Director Gibney's Statement
Anyone thinking about directing a film about Hunter Thompson must keep two of the good doctors warnings in mind: 1) When the going gets weird, the weird turn pro; 2) Buy the ticket take the ride.
Well, nearly three years ago, when Roy Ackerman, Graydon Carter and Jason Kliot and Joana Vicente all suggested that I might take on the Dr. Thompson story, I was naively enthusiastic like a young schoolboy about to take his first hit of orange sunshine but I had no idea what kind of ride I was in for.
Now, I limp into Sundance with a ruptured disc, a green liver and spots in my eyes that wont disappear. My editor and collaborator, Alison Ellwood, has a broken leg and my ongoing associate producer Alexandra Johnes, is just recovering from a fever that shattered every thermometer that tried to measure it. Its not easy for mortals to reckon with the spirit of Gonzo.
Yet we have all survived and enjoyed every minute of the Doctors special treatment.
We had the run of the estate finding audiotapes, films, photographs, long forgotten drawings and even the 600 bars of Neutrogena soap from the Vegas trip. We talked to Jimmy Carter, Pat Buchanan, George McGovern, Jimmy Buffett, Tom Wolfe, Jann Wenner and many more. We traveled from Atlanta to Woody Creek to Big Sur to Kent, England. We watched Anita, Thompsons widow and Juan, his son fire his guns. We pursued Johnny Depp over four continents, marveled at rare unseen drawings from Hunters great collaborator, Ralph Steadman and ingested hundreds of milligrams of Ibogaine, a strange Congolese hallucinogen.

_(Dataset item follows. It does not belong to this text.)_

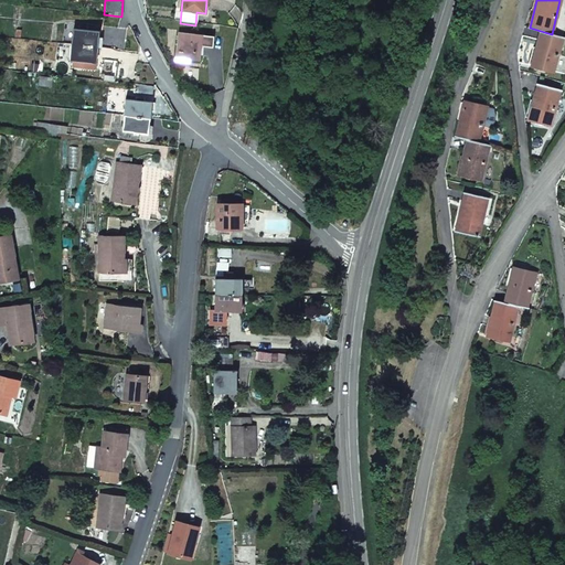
[(99,25),(76,23),(76,30),(73,29),(72,44),(97,48),(99,25)]
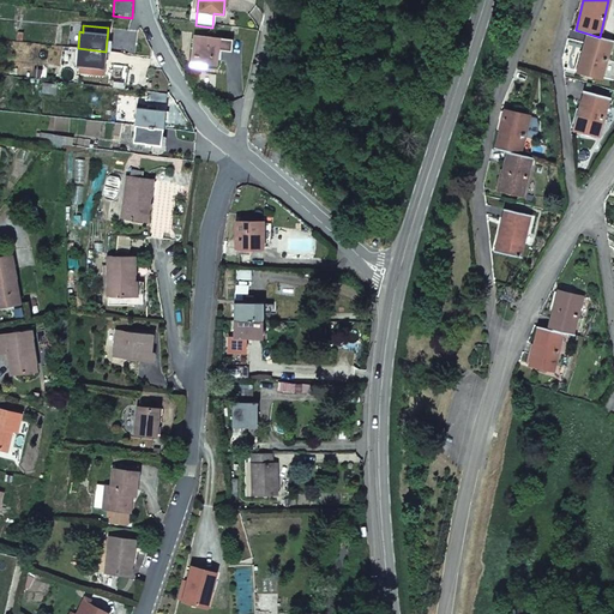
[(600,37),(588,34),(578,72),(601,78),(612,40),(600,37)]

But the most satisfying part of the journey was through the words of the man thousands of letters, his many articles, books and even unpublished manuscripts.
Thats what we brought back from our odyssey: a respect for why we all care about Hunter. He was a phenomenal writer who was funny as hell and who had a unique ability to embrace the central contradictions of the American character: an unquenchable idealism mixed with a vicious instinct for fear and loathing.
I cant say what it was that I directed in this film. It feels like I was the one who was directed in five directions at once by the spirit of the Hydra-headed Hunter. What I can promise viewers is that this will be a full immersion experience that will reflect what I went through with my team. At this point, Ive been going weird long enough to be considered a pro. Now its your turn: buy the ticket, take the ride.
Alex Gibney
Gibney is the director, writer, and producer of the new docu, “Gonzo: The Life and Work of Dr. Hunter S. Thompson.” Gibney wrote and directed the Oscar-nominated film “Enron: The Smartest Guys in the Room.” His most recent film, “Taxi to the Dark Side” (ThinkFilm), a documentary murder mystery examining the death of an Afghan taxi driver at Bagram Air Base, won the Academy Award for Best Documentary in 2008.
Gibney is now at work on two other films: For Participant Productions, Magnolia Pictures and Reason Pictures, he is directing and writing Casino Jack, a look at lobbyist Jack Abramoff and the selling of the American government. For Optimum Releasing and Thinkfilm, he is directing and producing Magic Bus, a time-travel immersion experience of Ken Kesey and the Merry Pranksters, on their infamous road-trip to the 1964 Worlds Fair. He is also working on two fiction projects: a film (part documentary, part fiction) of My Trip to Al Qaeda, a play by Lawrence Wright, the Pulitzer Prize-winning author of The Looming Tower, and he is writing a script based on David Halberstams book, The Best and the Brightest.
Gibney has another film at Sundance this year — the dramatic feature Love Comes Lately, which he executive produced.
Other films by Gibney include: No End in Sight (Executive Producer); Mr. Untouchable (Producer), Who Killed the Electric Car (Consulting Producer); The Trials of Henry Kissinger (Writer/Producer); Herbie Hancock: Possibilities (Producer); Lightning in a Bottle (Producer); Wim Wenders` Soul of a Man (Producer) and Martin Scorsese Presents the Blues (Producer).